Research

Electronic Devices Based on Self-Assembled Monolayers

We are interested in self-assembled monolayers (SAMs) as components of electronic devices. The integration of organics into electronic circuits is still a technological challenge due to the thermal and chemical sensitivity of organic compounds. SAMs can be designed to have a large variety of different functions, such as work function modifiers, two-dimensional ferroelectrics or spin-valves. Due to their ability to self-organize into a functional layer the fabrication of electronic devices using SAMs is extremely simple. The functional complexity of such devices resides mostly in the organic part and can be easily custom-taylored. Our target applications are energy-efficient memory, neuromorphic computing and qubit registers for quantum computers.

Computational Materials Design

For the design of molecular materials we are using density function theory (DFT) and non-equilibrium Green function (NEGF) calculations. The DFT calculations are used for structure optimization, conformational analysis, prediction of reaction and thermal decomposition pathways, and spectroscopic properties. Using NEGF we are calculating conformation-dependent molecular conductances of single molecules. We are also using molecular dynamics (MD) simulations in collaboration with partners for the elucidation of the switching mechanism in SAM-based devices.
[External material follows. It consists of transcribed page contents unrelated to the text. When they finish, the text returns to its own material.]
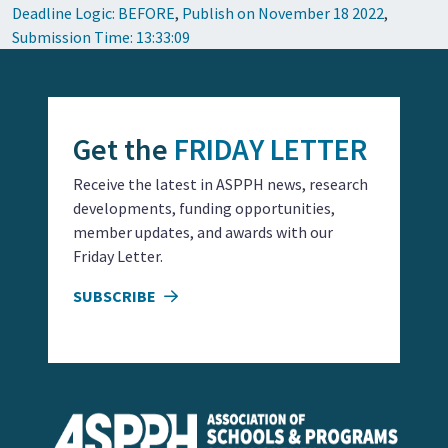
Deadline Logic: BEFORE
,
Publish on November 18 2022
,
Submission Time: 13:33:09
Get the
FRIDAY LETTER
Receive the latest in ASPPH news, research
developments, funding opportunities,
member updates, and awards with our
Friday Letter.
SUBSCRIBE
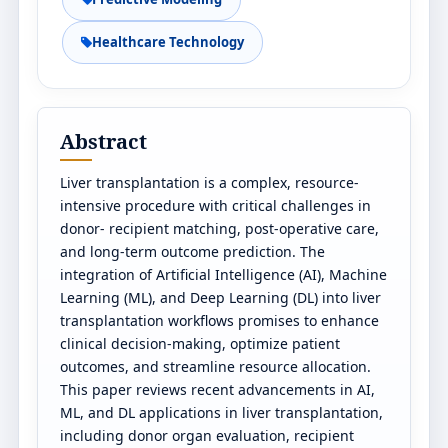
Healthcare Technology
Abstract
Liver transplantation is a complex, resource-
intensive procedure with critical challenges in
donor- recipient matching, post-operative care,
and long-term outcome prediction. The
integration of Artificial Intelligence (AI), Machine
Learning (ML), and Deep Learning (DL) into liver
transplantation workflows promises to enhance
clinical decision-making, optimize patient
outcomes, and streamline resource allocation.
This paper reviews recent advancements in AI,
ML, and DL applications in liver transplantation,
including donor organ evaluation, recipient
Synthesis of Organic Functional Materials

Guided by computational methods we are synthesizing molecular materials for organic electronics. The function of the liquid crystals, organic semiconductors and self-assembled monolayers (SAMs) often relies on fluorinated substructures, which require a specialized synthetic methodology.

Organic Surface Modification and Characterization

One class of highly energy-efficient inorganic-organic hybrid devices is based on self-assembled monolayers (SAMs) of liquid crystal-inspired compounds. The deposition of highly regular SAMs onto various substrate materials has to be optimized. One of our focus topics is the formation and characterization of chiral monolayers on dielectrics and semiconductors.